Tax season is one time we naturally think about getting organized (usually because we’re trying to find everything we need to file our taxes). So it’s a perfect time to share some tips and ideas to help you do some spring cleaning and get more organized!

Being “organized” can look different for each person.  Contrary to what you might have heard others say, I believe there is no “one right way” to be organized. That being said, there are a few practices, that any good organizational system has:

  • Consistency. Whatever kind of system you use, you need to be consistent with the use of it. An easy way to do this is to set an appointment in your calendar for time each day (or whatever interval works best for you) to work your system. Whether it is time to file documents, log time or notes into a client’s file, or work on your internal procedures that need to be completed, make it a “non-negotiable” appointment, that you keep as you would an appointment with a client.
  • Repetition. Along with consistency, repetition is what creates a new habit. It’s not so much the length of time, but the number of times you complete an activity that helps rewire your brain and make a new pattern something you do without thinking.
  • Follow Your Instincts. When you are creating a system for yourself, trust your instincts! They will be what you fall back on in the future. The more you try to go against your natural tendencies, that harder it will be to implement and maintain later.

As you are gathering all your documents together for taxes, here are some practical tips to make the job easier, and to set yourself up for an even easier time next year.

  • Side-Open Catalog Envelopes.  These are a game-changer! I purchase a box of white, side opening (that means the opening is on the long edge, or side, rather than the top). I use one envelope for each topic or vendor. For instance, credit card bills, utility bills – essentially how you would file these documents in your file drawer. I write what it is (including the year) in the upper right-hand corner and store them all in a banker’s box for that year. This makes finding information in the future much easier… then, at the same time I create a new set for the current year and put those in my file drawer, instead of using file folders. Assuming you’ve consistently filed your paperwork throughout the year, at the end of the year all you have to do is pull those envelopes out and you have all your information sorted and ready for taxes!
  • Work in Chunks. Pulling all the info together for taxes can be a daunting task.  Take it in chunks.  Set aside a specific amount of time to work on the project – say 1 or 2 hours – then break that into 30-minute chunks. Work for 25 minutes ad then take a break for 5, then back at it for another 25 minutes, break for 5 and so on. This is called the Pomodoro Technique and has proven very effective at increasing productivity and focus.
  • Pay Attention. While you are working, take note of what is challenging during the process and consider ways you could make it easier for yourself by implementing a solution now… by next tax time, you’ll actually (almost) look forward to it!
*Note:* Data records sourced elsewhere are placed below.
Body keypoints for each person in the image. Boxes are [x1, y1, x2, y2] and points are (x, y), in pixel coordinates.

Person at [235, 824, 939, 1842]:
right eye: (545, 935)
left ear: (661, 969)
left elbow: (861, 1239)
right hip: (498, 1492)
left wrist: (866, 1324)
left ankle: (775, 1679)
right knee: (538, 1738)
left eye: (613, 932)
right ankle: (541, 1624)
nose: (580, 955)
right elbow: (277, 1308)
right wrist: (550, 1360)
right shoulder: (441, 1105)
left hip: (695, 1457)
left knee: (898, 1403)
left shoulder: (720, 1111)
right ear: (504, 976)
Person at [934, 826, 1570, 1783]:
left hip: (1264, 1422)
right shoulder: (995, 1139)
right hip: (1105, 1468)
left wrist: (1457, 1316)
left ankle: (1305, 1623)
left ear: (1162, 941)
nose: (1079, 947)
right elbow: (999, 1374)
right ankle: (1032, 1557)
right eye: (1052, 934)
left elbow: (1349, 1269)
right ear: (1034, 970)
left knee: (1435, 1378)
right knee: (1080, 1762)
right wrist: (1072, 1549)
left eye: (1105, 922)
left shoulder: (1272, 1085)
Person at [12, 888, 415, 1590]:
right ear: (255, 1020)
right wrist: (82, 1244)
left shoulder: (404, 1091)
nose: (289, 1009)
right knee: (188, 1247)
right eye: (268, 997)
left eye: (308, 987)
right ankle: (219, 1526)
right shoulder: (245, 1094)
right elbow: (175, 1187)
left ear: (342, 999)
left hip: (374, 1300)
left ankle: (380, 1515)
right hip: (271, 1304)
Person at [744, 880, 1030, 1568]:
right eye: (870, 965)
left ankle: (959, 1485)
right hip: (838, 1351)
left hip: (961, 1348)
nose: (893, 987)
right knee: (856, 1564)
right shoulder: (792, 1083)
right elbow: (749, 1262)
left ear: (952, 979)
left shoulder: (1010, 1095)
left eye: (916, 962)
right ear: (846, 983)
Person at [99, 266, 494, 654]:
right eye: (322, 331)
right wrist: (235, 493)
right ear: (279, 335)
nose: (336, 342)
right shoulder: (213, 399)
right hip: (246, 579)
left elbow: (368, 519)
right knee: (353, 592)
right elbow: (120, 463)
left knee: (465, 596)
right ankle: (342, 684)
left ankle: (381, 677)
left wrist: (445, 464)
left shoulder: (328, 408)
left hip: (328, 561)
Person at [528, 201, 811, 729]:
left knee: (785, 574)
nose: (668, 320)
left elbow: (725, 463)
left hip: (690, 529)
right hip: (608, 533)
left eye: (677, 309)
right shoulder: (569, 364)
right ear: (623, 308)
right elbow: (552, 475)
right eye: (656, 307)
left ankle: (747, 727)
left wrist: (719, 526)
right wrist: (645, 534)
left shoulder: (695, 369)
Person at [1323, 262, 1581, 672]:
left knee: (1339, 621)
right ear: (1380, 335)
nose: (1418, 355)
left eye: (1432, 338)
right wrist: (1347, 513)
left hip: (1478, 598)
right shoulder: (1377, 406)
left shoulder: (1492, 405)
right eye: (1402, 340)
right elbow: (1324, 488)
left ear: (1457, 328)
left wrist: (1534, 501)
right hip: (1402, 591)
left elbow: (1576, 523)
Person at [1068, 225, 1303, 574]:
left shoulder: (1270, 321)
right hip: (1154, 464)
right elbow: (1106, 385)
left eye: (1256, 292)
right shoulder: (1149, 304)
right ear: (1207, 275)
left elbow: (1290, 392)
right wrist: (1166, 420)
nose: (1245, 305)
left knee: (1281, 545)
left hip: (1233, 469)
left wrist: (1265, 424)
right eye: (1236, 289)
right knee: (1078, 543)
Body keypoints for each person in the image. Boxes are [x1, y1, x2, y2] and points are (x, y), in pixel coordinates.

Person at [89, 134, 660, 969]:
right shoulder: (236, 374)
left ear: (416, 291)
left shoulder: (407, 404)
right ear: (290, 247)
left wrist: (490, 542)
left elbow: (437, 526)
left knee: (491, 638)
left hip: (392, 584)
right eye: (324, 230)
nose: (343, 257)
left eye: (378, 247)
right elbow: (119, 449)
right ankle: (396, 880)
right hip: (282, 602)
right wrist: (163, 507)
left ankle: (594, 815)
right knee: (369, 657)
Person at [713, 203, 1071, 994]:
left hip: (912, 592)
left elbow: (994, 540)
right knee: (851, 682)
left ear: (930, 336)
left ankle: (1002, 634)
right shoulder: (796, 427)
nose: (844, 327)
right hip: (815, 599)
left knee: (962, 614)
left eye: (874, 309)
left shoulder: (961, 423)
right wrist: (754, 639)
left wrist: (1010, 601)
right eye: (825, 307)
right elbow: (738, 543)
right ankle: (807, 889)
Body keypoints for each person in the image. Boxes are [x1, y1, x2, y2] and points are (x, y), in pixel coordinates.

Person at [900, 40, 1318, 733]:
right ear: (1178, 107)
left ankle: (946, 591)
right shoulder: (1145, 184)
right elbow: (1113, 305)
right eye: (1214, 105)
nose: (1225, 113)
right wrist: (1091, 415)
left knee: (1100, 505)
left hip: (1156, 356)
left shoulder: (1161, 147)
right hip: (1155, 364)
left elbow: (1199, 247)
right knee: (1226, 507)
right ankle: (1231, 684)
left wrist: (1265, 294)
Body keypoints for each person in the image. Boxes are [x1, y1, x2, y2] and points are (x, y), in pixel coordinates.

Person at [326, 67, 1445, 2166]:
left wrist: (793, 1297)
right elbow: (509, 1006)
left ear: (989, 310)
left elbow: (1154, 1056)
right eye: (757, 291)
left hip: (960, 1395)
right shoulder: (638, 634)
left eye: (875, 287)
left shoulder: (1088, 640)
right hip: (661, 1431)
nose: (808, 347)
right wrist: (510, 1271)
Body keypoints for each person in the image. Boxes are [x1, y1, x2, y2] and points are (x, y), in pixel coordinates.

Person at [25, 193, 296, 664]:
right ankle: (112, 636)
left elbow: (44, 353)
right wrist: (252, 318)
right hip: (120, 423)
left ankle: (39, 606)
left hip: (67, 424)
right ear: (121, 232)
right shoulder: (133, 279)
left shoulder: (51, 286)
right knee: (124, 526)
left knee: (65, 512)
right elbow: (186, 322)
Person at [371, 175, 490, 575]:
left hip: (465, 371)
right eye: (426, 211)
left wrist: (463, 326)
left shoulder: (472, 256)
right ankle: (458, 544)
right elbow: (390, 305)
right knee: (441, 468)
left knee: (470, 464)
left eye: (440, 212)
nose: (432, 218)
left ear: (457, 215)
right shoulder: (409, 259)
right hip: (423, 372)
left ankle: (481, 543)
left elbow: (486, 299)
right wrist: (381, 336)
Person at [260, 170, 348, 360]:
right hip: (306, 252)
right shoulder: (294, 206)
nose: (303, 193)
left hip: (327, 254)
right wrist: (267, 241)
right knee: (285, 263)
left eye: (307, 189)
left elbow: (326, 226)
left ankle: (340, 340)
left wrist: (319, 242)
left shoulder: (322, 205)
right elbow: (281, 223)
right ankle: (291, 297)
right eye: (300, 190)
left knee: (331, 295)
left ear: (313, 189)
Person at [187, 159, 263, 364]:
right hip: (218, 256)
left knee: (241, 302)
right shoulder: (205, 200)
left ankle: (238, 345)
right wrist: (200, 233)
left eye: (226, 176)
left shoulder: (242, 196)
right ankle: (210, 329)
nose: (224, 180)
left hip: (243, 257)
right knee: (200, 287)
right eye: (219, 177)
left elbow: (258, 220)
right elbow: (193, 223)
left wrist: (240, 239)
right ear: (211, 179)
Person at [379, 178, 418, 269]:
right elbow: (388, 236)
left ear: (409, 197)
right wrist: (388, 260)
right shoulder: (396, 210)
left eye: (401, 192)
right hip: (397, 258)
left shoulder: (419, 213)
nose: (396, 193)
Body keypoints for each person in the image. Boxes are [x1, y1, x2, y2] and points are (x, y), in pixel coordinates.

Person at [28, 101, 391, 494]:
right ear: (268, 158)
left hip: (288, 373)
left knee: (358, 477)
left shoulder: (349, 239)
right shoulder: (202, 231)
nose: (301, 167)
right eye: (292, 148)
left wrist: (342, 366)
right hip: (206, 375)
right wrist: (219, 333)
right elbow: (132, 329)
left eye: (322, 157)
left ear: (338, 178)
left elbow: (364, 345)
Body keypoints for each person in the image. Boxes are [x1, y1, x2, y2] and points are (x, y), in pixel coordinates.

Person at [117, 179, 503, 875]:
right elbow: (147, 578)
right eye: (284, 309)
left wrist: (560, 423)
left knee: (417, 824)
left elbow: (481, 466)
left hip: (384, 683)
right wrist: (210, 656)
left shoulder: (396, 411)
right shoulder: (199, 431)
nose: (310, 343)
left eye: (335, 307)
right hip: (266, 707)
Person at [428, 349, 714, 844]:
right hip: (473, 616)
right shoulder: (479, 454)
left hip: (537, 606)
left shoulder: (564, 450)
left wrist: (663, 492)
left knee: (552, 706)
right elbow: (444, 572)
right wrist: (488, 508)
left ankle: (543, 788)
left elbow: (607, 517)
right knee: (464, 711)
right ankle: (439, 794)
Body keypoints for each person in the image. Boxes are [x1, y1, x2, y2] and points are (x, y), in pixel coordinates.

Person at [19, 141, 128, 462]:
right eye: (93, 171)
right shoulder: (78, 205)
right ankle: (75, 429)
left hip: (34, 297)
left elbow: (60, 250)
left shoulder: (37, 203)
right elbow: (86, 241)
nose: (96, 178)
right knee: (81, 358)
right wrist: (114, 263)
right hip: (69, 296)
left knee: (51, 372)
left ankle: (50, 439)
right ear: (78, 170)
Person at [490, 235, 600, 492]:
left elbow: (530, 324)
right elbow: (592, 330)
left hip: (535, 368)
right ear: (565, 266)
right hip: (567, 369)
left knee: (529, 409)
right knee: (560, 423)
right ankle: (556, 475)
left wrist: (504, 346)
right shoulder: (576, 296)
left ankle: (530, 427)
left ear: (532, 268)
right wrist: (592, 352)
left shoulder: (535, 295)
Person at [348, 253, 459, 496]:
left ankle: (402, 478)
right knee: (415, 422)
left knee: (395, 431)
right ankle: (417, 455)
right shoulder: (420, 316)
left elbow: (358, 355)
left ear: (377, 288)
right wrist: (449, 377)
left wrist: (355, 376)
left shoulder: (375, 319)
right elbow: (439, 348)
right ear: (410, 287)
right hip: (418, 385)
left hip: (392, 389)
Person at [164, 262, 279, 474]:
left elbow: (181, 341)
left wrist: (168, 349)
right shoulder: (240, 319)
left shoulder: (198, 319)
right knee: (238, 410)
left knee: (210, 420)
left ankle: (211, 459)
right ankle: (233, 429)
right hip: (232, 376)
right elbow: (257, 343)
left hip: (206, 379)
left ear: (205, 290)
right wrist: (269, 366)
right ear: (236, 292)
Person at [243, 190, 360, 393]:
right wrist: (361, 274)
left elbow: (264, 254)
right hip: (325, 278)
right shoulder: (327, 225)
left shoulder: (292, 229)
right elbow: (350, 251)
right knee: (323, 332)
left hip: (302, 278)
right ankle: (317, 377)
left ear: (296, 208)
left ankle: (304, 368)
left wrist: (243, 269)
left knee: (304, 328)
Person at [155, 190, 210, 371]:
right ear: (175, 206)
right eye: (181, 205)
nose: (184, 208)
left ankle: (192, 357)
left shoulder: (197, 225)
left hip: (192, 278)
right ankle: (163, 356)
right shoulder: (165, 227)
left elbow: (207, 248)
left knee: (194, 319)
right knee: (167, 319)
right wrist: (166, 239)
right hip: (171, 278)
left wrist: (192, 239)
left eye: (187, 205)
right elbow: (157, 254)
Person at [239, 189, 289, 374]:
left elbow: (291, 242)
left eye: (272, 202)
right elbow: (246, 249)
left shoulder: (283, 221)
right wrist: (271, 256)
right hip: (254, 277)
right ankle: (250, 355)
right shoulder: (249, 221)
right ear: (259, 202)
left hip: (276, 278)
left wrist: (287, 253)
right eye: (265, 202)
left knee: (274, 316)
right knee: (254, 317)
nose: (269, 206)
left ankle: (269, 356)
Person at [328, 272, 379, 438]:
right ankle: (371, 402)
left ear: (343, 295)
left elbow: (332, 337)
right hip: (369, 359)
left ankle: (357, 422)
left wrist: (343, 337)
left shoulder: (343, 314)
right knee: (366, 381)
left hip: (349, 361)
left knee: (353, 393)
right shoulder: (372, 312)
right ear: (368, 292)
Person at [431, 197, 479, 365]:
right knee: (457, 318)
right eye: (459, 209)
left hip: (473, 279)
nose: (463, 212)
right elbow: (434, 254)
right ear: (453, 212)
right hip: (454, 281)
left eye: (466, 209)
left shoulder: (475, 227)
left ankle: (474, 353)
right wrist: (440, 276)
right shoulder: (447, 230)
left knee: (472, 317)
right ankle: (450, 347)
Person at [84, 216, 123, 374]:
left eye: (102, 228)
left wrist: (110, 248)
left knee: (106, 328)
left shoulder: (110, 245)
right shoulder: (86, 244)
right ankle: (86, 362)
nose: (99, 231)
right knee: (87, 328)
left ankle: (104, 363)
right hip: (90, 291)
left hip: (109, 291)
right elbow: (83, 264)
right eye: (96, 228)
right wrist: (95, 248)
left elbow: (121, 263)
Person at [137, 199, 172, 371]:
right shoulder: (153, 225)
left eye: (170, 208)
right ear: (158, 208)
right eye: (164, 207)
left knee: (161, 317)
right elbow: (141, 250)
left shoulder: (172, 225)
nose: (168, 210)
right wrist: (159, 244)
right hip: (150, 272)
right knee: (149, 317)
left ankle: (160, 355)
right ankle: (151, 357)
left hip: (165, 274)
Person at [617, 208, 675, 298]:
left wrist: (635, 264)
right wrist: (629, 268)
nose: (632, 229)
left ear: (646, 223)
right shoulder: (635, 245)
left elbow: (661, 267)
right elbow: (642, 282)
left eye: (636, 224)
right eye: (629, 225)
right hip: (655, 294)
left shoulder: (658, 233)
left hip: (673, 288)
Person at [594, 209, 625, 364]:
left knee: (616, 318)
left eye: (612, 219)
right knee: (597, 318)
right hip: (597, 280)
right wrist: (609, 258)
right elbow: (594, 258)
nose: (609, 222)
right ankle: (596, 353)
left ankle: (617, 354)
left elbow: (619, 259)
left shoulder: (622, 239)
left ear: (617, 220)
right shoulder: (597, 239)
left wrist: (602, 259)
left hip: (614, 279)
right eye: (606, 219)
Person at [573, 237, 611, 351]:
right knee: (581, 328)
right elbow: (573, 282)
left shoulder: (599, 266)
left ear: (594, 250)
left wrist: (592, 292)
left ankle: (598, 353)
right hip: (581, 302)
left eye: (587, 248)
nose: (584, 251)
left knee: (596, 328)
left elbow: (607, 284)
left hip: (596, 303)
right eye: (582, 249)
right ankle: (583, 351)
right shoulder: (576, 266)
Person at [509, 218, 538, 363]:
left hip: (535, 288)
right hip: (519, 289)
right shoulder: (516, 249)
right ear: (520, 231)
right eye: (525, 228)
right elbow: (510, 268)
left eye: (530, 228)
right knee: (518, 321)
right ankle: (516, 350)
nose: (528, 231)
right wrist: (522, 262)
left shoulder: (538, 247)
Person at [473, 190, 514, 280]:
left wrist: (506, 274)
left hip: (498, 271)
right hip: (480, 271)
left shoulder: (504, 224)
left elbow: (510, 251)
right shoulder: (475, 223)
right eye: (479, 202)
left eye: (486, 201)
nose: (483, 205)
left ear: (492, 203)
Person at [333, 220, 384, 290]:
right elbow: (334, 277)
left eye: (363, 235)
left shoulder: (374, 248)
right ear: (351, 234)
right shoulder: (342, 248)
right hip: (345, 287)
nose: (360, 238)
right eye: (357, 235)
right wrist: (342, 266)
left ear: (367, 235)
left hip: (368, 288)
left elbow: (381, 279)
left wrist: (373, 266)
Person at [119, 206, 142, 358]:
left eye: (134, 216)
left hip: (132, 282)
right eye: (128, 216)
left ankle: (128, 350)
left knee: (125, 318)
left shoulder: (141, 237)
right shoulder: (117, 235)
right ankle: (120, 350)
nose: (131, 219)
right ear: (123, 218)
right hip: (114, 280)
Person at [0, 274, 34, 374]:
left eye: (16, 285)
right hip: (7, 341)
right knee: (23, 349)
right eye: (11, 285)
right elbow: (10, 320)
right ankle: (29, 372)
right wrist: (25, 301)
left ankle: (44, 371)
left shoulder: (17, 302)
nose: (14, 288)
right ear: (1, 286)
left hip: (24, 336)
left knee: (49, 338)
Finally, while you are taking time to review the past year from a fiscal perspective, it’s also a good time to take a moment to:

  • Assess your effectiveness. Take time to look over the past year.  What things have you done well?  What things could you do better?  What’s working well? Are there areas for improvement? Assessing your effectiveness can provide crucial insights as you plan for this year.
  • Celebrate!  Take time to celebrate your wins and accomplishments this year.  It’s so important to take time for this step.  We don’t celebrate enough… celebrating our successes and acknowledging personal growth helps keep us on track and motivated towards our goals.